The second thing we also know about the universe is that gravity pulls matter together and is responsible for the motion of planetary bodies. Along with this idea is that gravity is greater when masses are closer together, and grows weaker when masses are far apart. If that is the case, then it may be true to say that Einstein was right when he called his unknown energy-fluid "the greatest blunder" (Hubblesite.org par. 4) because it will weaken gravitational pull on the matter, causing the universe to continue expanding and at some cost of course. There is still a lot more questions to be answered, and NASA suggests that available of large and quality data is the basis of reaching logical conclusions on dark energy.
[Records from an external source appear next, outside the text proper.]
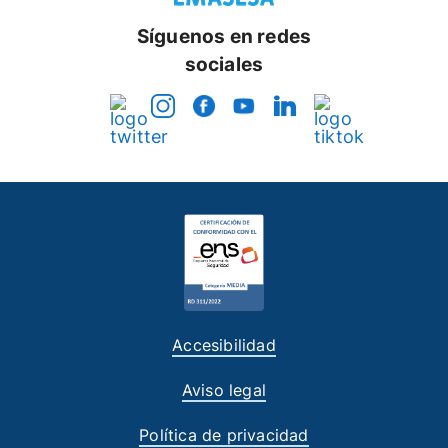
Síguenos en redes
sociales
Accesibilidad
Aviso legal
Política de privacidad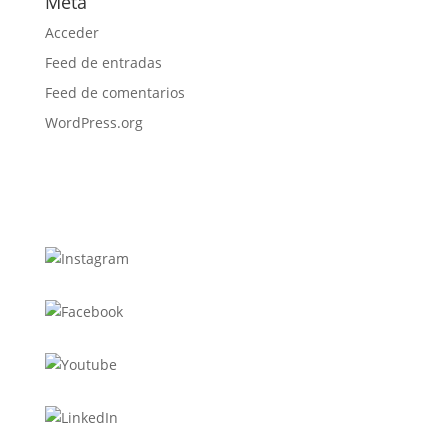
Meta
Acceder
Feed de entradas
Feed de comentarios
WordPress.org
Battersby, Stephen. "Dark Matter, Dark Energy, Dark Magnetism?". New Scientist 214.2867 (2012): 36-39. Print.
Chung, Daniel, Andrew Long, and Lian-Tao Wang. "Probing The Cosmological Constant And Phase Transitions With Dark Matter". Physical Review D 84.4 (2011). Print.
"Dark Energy, Dark Matter | Science Mission Directorate". Science.nasa.gov. N.p., 2016. Web. 20 Oct. 2016.
Frieman, Joshua. "Dark Energy: Theory And Observations; Dark Energy". Physics Today 64.6 (2011): 53. Web.
"Hubblesite - Dark Energy - What Is Dark Energy?". Hubblesite.org. N.p., 2016. Web. 20 Oct. 2016.
Kelly, Patrick L. et al. "CONSTRAINTS ON THE PROGENITOR SYSTEM OF THE TYPE Ia SUPERNOVA 2014J FROM PRE-EXPLOSION HUBBLE SPACE TELESCOPE IMAGING". ApJ 790.1 (2014): 3. Web.